• Provided data
== Segment start ==
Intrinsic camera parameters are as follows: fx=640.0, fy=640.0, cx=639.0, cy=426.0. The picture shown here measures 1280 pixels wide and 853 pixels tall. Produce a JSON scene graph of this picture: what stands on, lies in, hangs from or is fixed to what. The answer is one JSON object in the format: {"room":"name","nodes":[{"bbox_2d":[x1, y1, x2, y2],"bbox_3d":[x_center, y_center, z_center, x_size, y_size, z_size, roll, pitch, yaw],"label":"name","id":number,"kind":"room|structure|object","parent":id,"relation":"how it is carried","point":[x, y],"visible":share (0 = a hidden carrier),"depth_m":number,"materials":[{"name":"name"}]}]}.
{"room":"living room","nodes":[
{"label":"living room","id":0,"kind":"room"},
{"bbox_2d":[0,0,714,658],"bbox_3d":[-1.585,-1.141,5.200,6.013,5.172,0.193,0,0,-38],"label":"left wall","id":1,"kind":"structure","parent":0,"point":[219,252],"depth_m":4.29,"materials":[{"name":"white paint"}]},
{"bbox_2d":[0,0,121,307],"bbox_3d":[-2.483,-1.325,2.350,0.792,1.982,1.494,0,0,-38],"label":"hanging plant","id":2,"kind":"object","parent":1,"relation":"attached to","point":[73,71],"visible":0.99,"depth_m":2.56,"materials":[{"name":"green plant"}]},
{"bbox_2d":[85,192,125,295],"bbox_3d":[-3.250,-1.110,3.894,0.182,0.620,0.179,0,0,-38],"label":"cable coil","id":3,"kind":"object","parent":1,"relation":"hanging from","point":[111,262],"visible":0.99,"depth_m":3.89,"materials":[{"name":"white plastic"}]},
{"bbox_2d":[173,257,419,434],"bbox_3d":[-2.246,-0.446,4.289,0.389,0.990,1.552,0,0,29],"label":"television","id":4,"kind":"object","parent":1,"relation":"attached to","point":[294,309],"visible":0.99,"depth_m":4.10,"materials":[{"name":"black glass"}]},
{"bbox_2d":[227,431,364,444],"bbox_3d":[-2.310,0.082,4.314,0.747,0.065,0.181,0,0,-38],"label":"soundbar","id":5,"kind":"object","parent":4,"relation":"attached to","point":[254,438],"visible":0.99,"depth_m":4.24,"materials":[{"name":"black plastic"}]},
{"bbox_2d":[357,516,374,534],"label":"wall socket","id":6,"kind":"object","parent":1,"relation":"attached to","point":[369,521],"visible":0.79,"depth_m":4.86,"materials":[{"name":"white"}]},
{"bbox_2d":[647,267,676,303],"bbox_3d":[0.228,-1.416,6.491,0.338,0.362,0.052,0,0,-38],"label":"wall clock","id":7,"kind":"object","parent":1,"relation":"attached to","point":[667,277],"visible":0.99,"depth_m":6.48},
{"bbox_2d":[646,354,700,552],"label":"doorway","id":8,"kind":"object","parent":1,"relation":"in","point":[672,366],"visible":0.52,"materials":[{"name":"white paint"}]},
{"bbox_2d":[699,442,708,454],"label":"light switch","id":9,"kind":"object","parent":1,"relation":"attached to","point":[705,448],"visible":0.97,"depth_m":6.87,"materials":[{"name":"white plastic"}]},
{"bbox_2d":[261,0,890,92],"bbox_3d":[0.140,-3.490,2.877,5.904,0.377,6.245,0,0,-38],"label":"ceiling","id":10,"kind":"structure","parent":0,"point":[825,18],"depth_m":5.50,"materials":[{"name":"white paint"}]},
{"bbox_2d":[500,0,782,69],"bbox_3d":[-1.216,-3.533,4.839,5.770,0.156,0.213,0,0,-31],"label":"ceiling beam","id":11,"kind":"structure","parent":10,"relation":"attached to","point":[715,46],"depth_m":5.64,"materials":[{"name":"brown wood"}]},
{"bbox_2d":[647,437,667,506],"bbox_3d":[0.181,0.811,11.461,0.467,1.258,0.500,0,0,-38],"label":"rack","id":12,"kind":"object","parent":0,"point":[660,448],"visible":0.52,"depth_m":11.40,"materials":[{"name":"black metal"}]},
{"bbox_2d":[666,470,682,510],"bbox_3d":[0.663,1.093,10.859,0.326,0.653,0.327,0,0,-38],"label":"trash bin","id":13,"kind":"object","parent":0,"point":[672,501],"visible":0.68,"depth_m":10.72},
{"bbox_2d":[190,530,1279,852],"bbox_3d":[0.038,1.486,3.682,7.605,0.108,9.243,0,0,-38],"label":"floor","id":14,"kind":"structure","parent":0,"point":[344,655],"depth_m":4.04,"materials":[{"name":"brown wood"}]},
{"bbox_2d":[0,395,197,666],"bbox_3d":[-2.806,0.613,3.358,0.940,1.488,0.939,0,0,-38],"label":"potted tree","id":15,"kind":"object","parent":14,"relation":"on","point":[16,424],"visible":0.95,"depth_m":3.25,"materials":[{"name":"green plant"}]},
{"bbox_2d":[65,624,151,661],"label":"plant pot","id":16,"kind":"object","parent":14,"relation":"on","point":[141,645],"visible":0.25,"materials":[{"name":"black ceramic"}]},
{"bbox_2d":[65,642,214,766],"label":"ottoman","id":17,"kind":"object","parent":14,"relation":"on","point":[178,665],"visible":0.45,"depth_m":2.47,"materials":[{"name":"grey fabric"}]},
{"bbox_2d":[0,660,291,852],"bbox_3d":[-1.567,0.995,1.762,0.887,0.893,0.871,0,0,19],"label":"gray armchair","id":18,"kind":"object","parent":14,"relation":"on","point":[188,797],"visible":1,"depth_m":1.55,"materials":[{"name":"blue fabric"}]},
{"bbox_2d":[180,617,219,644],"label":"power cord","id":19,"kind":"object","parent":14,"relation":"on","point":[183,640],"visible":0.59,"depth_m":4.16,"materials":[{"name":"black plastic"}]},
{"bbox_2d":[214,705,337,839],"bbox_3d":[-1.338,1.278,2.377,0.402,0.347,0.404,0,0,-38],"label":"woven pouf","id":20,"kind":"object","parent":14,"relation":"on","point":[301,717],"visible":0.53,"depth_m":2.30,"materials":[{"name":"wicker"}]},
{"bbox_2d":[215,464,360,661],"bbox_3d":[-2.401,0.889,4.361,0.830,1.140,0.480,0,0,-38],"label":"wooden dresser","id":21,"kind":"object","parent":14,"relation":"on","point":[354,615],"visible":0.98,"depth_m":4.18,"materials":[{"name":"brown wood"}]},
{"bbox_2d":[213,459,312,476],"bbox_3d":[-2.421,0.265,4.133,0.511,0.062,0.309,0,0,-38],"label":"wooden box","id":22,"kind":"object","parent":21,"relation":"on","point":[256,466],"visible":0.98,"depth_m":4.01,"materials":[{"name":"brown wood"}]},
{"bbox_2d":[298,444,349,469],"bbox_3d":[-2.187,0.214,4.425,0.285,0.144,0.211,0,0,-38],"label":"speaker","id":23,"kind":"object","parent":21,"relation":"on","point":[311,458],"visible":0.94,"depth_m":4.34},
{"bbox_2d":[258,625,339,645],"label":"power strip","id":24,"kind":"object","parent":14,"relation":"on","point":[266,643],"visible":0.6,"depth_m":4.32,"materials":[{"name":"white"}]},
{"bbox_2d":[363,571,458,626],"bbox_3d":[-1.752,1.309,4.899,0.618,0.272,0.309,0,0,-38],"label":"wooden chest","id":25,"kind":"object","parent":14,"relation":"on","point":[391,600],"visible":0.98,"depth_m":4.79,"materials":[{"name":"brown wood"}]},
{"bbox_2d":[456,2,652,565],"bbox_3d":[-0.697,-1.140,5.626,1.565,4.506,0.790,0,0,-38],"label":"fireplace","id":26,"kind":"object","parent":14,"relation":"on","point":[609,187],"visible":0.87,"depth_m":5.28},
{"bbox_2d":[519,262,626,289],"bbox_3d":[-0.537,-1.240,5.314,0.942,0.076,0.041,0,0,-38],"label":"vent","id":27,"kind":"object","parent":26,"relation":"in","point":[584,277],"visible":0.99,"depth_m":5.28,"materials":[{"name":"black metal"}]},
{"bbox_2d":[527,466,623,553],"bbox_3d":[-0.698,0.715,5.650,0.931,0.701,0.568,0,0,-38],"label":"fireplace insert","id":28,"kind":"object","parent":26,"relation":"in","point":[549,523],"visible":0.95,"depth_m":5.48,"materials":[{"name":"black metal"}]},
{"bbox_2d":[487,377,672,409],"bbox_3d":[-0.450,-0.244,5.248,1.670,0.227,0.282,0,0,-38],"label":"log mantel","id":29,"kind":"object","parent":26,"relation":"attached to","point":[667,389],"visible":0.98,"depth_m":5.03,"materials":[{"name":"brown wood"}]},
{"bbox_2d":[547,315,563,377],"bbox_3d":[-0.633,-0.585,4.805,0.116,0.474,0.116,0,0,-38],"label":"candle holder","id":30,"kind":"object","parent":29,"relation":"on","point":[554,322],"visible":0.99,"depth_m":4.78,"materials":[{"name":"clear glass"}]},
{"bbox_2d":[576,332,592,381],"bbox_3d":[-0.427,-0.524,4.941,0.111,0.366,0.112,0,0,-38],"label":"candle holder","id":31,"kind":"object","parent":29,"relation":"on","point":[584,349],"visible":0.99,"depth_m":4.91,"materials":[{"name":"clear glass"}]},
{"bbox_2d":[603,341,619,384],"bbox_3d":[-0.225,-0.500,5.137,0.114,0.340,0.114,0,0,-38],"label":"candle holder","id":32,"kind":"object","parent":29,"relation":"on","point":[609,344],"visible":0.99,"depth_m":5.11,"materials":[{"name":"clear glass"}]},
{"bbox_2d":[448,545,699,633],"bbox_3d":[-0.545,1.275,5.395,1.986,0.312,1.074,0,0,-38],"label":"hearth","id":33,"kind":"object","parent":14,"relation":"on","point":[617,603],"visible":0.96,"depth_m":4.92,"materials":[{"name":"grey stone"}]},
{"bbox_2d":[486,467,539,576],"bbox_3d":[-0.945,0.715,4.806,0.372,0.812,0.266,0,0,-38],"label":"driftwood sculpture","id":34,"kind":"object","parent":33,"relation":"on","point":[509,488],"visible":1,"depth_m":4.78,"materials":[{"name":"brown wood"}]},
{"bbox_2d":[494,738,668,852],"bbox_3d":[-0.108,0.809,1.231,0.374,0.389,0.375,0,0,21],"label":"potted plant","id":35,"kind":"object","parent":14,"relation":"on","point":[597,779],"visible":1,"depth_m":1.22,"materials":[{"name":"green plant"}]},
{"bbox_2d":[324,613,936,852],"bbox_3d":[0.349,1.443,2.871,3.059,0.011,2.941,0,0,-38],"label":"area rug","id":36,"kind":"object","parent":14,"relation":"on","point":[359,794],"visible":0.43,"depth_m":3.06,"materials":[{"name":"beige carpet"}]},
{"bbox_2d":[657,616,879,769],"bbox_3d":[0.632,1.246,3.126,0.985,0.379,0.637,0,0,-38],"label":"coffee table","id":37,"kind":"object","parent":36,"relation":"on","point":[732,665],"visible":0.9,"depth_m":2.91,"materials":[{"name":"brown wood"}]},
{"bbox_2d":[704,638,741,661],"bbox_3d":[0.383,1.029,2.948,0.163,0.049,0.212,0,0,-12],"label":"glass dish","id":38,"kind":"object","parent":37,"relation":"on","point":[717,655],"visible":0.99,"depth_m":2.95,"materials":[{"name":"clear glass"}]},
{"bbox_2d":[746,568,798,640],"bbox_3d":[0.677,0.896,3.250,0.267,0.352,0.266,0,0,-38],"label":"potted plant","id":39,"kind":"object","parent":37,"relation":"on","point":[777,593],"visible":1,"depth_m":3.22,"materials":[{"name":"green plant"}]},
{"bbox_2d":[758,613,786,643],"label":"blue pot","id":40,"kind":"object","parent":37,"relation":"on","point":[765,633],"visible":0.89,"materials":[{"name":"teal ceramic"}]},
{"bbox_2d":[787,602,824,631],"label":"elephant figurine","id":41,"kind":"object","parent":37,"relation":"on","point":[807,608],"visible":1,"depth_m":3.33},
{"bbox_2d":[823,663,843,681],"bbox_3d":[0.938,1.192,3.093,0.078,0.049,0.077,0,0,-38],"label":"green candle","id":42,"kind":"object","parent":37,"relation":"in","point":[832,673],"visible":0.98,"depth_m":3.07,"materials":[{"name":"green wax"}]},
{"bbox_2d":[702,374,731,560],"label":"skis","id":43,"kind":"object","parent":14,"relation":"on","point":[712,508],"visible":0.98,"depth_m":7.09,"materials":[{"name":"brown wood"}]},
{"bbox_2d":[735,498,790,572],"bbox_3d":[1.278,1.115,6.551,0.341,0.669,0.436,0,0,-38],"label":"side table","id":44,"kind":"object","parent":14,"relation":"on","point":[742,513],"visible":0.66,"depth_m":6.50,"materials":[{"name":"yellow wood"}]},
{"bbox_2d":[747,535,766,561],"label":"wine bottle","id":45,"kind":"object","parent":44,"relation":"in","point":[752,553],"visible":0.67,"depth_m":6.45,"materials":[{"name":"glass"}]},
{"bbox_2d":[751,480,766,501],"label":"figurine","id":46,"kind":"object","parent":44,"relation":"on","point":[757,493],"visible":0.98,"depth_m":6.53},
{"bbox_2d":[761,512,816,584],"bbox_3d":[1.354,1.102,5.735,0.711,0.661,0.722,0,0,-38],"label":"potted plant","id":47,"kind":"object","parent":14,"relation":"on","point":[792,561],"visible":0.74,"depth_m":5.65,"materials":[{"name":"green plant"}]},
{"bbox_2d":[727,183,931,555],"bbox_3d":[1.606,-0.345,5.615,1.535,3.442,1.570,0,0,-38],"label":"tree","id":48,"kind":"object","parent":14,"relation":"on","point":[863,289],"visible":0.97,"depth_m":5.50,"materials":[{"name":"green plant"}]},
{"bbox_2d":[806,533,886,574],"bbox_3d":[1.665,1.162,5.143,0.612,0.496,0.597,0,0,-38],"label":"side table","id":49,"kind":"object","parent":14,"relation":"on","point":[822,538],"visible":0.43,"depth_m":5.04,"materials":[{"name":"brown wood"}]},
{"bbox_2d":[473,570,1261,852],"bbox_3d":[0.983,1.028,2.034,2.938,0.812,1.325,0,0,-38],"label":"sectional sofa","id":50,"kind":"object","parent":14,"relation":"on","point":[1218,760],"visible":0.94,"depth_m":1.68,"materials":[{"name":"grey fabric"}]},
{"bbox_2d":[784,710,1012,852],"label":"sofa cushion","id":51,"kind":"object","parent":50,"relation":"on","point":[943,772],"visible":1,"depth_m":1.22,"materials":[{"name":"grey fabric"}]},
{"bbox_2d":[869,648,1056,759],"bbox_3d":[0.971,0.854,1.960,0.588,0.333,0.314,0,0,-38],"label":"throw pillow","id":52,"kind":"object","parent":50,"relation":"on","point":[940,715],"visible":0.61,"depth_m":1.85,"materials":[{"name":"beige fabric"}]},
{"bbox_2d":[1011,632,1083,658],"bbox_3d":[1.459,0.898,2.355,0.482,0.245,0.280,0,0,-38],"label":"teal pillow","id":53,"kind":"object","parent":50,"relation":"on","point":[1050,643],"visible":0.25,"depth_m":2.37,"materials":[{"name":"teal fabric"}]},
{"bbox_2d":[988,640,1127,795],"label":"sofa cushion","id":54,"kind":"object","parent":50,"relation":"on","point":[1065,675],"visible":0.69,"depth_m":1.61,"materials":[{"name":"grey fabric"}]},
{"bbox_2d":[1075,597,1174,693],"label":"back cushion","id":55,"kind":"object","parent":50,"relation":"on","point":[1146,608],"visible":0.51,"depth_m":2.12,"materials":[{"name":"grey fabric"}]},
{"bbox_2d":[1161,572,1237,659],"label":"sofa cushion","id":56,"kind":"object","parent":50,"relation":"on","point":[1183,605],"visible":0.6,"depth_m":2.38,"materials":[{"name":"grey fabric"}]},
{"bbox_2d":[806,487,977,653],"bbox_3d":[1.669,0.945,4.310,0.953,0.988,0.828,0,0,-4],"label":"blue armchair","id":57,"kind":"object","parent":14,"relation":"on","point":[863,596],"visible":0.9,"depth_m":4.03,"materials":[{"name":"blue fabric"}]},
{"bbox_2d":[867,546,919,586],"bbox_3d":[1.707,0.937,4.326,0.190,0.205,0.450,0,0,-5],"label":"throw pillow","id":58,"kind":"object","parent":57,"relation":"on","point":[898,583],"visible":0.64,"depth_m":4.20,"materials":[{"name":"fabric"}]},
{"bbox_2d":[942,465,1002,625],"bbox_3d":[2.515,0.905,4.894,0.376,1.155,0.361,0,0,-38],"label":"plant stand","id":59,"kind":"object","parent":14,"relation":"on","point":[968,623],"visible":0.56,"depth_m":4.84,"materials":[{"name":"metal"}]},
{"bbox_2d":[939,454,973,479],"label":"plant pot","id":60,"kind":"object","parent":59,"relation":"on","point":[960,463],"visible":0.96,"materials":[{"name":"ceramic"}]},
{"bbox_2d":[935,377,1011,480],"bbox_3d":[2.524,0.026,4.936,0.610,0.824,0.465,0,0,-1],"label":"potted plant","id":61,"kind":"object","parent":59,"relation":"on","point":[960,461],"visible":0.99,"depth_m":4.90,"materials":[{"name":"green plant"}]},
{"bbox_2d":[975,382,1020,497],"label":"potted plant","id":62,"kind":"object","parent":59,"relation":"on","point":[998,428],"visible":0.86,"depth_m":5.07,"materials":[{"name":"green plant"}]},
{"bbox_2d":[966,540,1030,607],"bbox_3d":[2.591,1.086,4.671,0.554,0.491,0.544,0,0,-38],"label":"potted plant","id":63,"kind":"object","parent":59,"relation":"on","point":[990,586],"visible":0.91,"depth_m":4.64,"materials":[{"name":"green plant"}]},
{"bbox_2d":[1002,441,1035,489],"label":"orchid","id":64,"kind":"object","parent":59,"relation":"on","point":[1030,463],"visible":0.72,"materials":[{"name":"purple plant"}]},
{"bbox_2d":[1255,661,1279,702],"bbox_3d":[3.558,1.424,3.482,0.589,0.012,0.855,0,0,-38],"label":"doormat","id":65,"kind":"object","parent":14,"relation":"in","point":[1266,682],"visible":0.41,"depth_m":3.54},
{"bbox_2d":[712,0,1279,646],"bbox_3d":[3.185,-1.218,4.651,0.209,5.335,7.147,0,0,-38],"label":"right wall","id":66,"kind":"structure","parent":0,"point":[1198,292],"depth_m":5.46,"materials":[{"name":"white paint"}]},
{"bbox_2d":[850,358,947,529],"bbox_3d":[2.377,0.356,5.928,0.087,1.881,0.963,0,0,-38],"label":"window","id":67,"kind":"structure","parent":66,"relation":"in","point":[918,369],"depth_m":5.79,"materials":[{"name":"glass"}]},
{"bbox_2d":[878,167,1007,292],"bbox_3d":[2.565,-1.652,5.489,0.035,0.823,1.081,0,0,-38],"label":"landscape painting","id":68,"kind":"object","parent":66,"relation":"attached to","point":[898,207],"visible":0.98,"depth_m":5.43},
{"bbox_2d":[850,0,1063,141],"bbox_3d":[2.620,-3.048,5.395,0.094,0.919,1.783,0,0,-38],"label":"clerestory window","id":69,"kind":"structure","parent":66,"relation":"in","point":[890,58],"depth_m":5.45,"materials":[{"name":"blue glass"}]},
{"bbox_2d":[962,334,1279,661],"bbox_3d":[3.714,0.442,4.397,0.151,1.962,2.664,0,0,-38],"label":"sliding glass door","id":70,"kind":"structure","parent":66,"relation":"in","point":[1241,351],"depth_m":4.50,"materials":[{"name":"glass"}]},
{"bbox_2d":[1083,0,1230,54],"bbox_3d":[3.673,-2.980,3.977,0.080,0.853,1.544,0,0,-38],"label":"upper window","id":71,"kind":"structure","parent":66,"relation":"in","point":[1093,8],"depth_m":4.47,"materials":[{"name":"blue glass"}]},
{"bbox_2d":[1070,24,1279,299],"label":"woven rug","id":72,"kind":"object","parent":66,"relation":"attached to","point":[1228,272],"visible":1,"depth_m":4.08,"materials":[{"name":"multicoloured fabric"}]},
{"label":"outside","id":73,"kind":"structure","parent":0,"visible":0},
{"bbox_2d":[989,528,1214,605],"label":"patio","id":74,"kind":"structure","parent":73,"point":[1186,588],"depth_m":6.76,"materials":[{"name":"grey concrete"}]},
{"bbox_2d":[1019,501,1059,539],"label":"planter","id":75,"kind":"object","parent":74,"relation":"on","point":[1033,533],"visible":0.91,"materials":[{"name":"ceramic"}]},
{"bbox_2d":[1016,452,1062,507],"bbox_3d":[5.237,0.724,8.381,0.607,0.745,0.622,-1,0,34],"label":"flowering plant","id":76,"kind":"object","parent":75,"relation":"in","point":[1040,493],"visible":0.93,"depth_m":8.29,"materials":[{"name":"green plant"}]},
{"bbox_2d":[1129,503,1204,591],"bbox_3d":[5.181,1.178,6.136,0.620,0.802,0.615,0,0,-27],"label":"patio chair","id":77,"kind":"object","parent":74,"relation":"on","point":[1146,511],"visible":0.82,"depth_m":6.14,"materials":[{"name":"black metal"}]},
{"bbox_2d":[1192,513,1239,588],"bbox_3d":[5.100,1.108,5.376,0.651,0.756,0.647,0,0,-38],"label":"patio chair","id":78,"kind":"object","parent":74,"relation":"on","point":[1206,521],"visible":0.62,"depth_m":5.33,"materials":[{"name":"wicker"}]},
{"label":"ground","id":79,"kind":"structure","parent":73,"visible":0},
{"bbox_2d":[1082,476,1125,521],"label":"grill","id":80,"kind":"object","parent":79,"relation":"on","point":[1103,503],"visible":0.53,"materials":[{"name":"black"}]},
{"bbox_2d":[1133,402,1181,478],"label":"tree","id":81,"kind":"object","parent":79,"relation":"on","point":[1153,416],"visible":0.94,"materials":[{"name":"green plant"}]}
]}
== Segment end ==
== Segment start ==
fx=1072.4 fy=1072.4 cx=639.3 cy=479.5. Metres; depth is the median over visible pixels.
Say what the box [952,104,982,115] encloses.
== Segment end ==
For the lines above, output exactly those from the line containing "fx=1072.4 fy=1072.4 cx=639.3" through the line containing "Say what the box [952,104,982,115] encloses.", and skip the others.

fx=1072.4 fy=1072.4 cx=639.3 cy=479.5. Metres; depth is the median over visible pixels.
Say what the box [952,104,982,115] encloses.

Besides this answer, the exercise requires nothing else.